**Marche à suivre**
Comptez les lignes du listing ci-dessous qui contiennent la chaîne « height », puis donnez seulement ce nombre.

====== Listing fourni ======

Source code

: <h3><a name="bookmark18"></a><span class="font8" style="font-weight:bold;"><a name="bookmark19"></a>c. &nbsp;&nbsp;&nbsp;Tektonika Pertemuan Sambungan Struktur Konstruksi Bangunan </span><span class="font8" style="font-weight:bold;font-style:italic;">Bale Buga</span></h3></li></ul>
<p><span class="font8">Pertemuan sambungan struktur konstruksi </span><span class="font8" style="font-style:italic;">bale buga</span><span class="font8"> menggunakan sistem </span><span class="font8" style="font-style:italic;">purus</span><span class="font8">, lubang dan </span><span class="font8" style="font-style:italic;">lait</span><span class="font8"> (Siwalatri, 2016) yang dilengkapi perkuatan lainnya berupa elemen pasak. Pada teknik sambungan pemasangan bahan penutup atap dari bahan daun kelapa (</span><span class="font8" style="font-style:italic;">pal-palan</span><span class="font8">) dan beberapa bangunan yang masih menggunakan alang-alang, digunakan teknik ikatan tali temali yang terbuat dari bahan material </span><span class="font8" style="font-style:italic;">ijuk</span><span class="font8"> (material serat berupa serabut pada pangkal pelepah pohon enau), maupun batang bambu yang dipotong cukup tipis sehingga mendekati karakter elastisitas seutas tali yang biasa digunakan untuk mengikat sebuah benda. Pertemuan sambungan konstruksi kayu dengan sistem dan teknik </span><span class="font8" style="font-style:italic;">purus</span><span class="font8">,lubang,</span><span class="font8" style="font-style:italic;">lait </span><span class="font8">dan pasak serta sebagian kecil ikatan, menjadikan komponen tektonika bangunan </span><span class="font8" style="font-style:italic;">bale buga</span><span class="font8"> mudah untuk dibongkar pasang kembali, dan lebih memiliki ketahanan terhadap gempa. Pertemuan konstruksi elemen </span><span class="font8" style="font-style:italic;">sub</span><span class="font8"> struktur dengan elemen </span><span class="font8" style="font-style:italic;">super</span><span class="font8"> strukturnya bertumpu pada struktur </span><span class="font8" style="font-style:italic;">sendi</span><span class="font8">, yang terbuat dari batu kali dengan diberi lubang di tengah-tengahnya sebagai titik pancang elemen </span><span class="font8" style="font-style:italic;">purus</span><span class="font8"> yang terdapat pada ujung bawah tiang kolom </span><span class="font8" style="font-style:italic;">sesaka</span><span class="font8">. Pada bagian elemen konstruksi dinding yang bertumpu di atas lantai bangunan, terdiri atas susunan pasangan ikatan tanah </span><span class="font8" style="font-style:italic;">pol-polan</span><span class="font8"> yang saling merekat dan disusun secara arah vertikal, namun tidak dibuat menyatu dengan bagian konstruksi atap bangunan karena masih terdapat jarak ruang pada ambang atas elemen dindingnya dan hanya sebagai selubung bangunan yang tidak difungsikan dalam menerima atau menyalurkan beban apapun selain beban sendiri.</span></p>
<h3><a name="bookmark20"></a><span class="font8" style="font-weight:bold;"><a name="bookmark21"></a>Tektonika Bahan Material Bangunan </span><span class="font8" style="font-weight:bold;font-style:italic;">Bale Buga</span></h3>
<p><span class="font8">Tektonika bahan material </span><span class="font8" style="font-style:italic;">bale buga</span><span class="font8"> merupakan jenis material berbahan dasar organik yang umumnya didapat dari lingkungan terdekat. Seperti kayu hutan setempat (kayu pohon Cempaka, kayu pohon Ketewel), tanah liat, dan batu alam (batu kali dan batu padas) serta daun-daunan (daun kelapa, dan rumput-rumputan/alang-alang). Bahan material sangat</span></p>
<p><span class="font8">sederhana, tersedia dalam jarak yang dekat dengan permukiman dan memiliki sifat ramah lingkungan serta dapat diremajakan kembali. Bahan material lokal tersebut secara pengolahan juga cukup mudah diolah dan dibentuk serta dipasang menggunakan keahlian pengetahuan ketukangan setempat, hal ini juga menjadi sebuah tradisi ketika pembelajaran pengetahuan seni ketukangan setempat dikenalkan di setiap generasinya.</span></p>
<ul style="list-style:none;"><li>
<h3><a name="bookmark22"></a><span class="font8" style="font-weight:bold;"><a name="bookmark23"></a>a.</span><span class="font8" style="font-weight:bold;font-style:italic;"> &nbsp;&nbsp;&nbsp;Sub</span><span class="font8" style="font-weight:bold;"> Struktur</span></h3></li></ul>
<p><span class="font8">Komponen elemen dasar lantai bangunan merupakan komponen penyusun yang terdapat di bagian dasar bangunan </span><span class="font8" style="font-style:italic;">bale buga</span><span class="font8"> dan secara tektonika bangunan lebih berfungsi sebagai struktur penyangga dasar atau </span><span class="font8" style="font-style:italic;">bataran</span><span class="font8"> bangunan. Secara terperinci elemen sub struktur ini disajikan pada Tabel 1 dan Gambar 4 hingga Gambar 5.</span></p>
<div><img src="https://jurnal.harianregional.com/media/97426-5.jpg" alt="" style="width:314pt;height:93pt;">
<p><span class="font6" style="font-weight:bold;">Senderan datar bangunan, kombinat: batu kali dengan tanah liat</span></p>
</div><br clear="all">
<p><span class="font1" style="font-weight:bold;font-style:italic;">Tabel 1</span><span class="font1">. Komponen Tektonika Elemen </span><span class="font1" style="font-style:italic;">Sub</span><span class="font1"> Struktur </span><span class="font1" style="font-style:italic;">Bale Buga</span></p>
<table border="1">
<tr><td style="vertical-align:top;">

======

**Solution du problème**
1